## Brano estratto
Le recinzioni e le nicchie di sistema vanno superate, bisogna estraniarsi da loro per esserne immuni, l'incompetenza dell'artista nei confronti di un circuito che lo vuole professionista, salverà il linguaggio dell'arte.
Il linguaggio dell'arte, quando diventa specializzato, alimenta il bulimico magna magna incondizionato, patinato e mascherato da esperienza culturale di sistema.
Vernissage con degustazioni e prodotti tipici ne sono l'essenza plastica.
L'arte contemporanea in aree protette non funziona, come si può fare ragionamenti sul senso del lavoro di un artista con una pizzetta alle acciughe tra le mani?
Come si possono fare riflessioni intelligenti con un bicchiere di vino in una mano e una frittata di piselli nell'altra?
"I dipinti hanno una vita limitata. Diventano sempre più come ce li ricordiamo. Ma una volta che questo accade il dipinto è morto".
Rauschenberg
Nel mercato e nell'industria culturale artistica contemporanea, il processo vive se si adombra; solo in questa maniera il linguaggio dell'arte sfugge alla patina, al chiacchiericcio degli addetti ai lavori; alla semplificazione degli obiettivi, dei debiti e dei crediti didattici; che allontanano dalla comprensione dell'arte come linguaggio mobile e diffuso.

## Insieme di dati
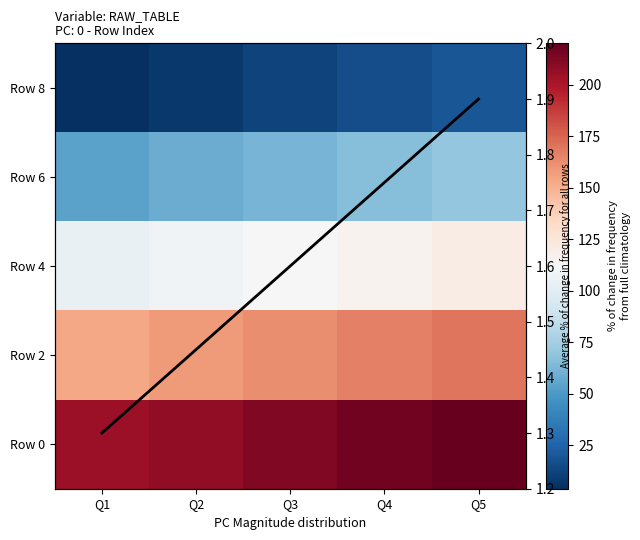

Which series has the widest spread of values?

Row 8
---
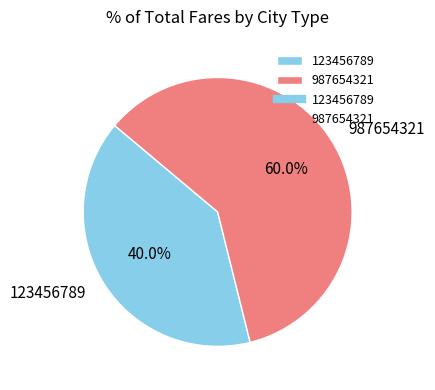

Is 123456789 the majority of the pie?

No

## Da svolgere
- a) Quali cibi e bevande, secondo il brano, qualcuno tiene in mano? Elencali tutti.
- b) Stabilisci se ciascuna affermazione concorda con il brano, rispondendo sì o no e citando le parole decisive. (i) L'arte contemporanea in aree protette funziona. (ii) Secondo la citazione riportata, i dipinti hanno una vita illimitata. (iii) L'incompetenza dell'artista salverà il linguaggio dell'arte.
Per rispondere servitevi soltanto del brano.

## Soluzioni
- a) Una pizzetta alle acciughe, un bicchiere di vino e una frittata di piselli.

- b)
(i) No: "L'arte contemporanea in aree protette non funziona".
(ii) No: "I dipinti hanno una vita limitata."
(iii) Sì: "l'incompetenza dell'artista nei confronti di un circuito che lo vuole professionista, salverà il linguaggio dell'arte".